Methods and Results:  A synthetic peptide (melimine) was produced by combining portions of the antimicrobial cationic peptides mellitin and protamine. In contrast to the parent peptide melittin which lysed sheep red blood cells at >10 μg ml−1, melimine lysed sheep red blood cells only at concentrations >2500 μg ml−1, well above bactericidal concentrations. Additionally, melimine was found to be stable to heat sterilization. Evaluation by electron microscopy showed that exposure of both Pseudomonas aeruginosa and Staphylococcus aureus to melimine at the minimal inhibitory concentration (MIC) produced changes in the structure of the bacterial membranes. Further, repeated passage of these bacteria in sub-MIC concentrations of melimine did not result in an increase in the MIC. Melimine was tested for its ability to reduce bacterial adhesion to contact lenses when adsorbed or covalently attached.
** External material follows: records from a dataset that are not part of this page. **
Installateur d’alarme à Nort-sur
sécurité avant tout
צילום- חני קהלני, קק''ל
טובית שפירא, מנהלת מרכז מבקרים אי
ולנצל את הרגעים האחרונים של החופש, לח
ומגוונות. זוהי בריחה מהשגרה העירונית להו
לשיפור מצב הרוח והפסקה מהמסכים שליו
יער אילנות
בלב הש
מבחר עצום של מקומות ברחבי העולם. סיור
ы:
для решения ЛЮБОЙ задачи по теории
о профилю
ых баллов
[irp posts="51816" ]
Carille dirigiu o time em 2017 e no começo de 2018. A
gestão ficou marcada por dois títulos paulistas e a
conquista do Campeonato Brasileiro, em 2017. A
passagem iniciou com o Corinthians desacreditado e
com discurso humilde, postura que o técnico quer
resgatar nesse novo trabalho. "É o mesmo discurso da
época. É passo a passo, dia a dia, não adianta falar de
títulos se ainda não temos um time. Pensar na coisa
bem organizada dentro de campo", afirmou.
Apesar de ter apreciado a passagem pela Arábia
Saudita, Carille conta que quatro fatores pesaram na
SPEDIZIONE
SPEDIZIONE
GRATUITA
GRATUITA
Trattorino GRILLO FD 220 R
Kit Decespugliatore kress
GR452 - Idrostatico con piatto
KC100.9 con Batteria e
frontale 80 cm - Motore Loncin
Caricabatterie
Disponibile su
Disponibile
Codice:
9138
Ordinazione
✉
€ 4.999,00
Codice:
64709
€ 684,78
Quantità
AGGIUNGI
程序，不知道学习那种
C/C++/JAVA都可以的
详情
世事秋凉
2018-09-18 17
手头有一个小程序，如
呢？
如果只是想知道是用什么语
Approximately 80% reduction in viable bacteria was seen against both P. aeruginosa and S. aureus for 500 μg per lens adsorbed melimine. Covalently linked melimine (18 ± 4 μg per lens) showed >70% reduction of these bacteria to the lens.

Conclusions:  We have designed and tested a synthetic peptide melimine incorporating active regions of protamine and mellitin which may represent a good candidate for development as an antimicrobial coating for biomaterials.

Significance and Impact of the Study:  Infection associated with the use of biomaterials remains a major barrier to the long-term use of medical devices. The antimicrobial peptide melimine is an excellent candidate for development as an antimicrobial coating for such devices.